My Life As A TV Executive
Like most Jewish kids, I dreamed of one day controlling the media. Specifically, I wanted to run a TV network. As I grew older, this became less of a possibility, partly because a big part of being a network executive seemed to involve owning a suit. But then my digital-cable box neared 200 channels, designer-outlet stores became more prevalent, and my dream moved within reach. Six months ago I called Trio, an obscure arts channel that reaches just under 20 million homes and doesn't even get a Nielsen rating, and asked if they would let me run the network for a week.
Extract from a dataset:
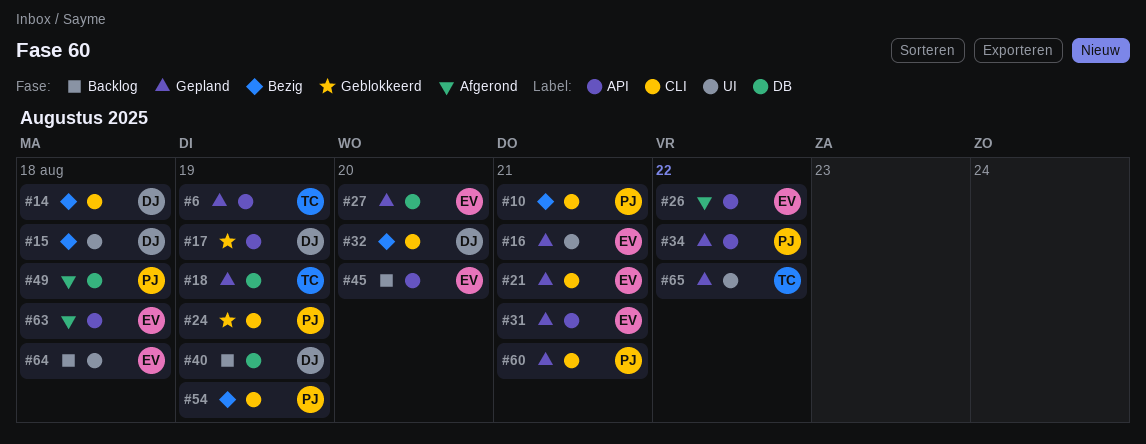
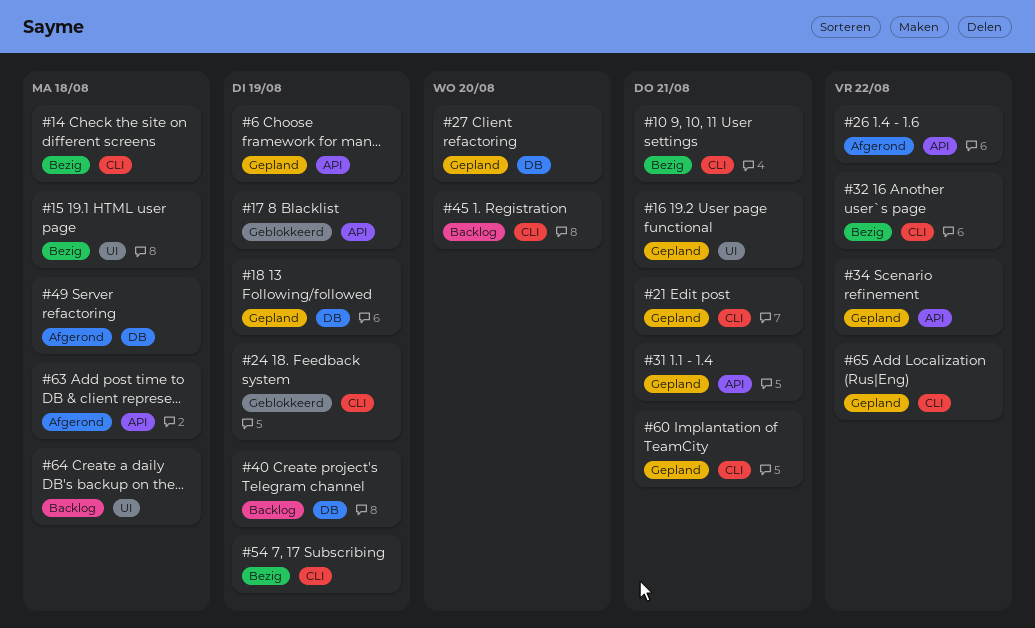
#32, due: Aug 20 -> Aug 22
#45, label: API -> CLI
#65, label: UI -> CLI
I chose Trio not just because its president, Lauren Zalaznick, owed me after mistakenly cc-ing me on an e-mail she sent out when she worked at VH1 about how much my writing stinks, but also because no real TV channel would trade a week of airtime for a one-page magazine article. Trio was willing to cede complete control of the network. Even better, it would let me have the week around my birthday, July 19 to 27. For a two-page story, the job would have come with Vivendi stock options. I stuck with a page.
To be given charge of the channel, I had to win over Michael Jackson, who, Zalaznick carefully explained, was the Vivendi Universal Television Group chairman and could not get me into Neverland. I wrote Jackson an e-mail about my plans to serve as a curator who would contextualize Trio's role as a pop-culture arbiter and other phrases I remembered from the Matthew Barney exhibit. I didn't mention my real plan: to see if I could get ridiculous garbage on TV. Jackson liked the idea so much that Trio made the My Trio concept a quarterly gimmick, with Quentin Tarantino taking over in the fall. Tarantino got top billing on the press release.
My first move was to play off of Trio's Brilliant but Canceled series, where, in another desperate attempt to get press, the network aired failed series that were loved by critics. My series, Just Plain Canceled, would air really awful shows that bombed. I met with Kris Slava, vice president of acquisitions and scheduling, and gave him a list of shows I wanted to air: The Chevy Chase Show, My Mother the Car, Manimal, Pink Lady and Jeff and Mr. Smith, the 1983 NBC sitcom about an orangutan that ran a Washington think tank. Slava put a lot of work into looking into this and discovered that the freaks who owned Chevy Chase's talk show not only wanted a fortune per episode but would sell us only all 30. Finally, we decided that since we had only a few hours of prime-time programming each night to spend money on, we would buy My Mother the Car and Pink Lady and Jeff, a racially offensive variety show starring comedian Jeff Altman and a Japanese singing duo named Pink Lady. I was in L.A. when we had to close the deal, and I gave the go-ahead from my cell phone to a conference room of a dozen executives. After the call, giddy with my newfound power, I canceled my reservation at the Ivy, even though I didn't have one.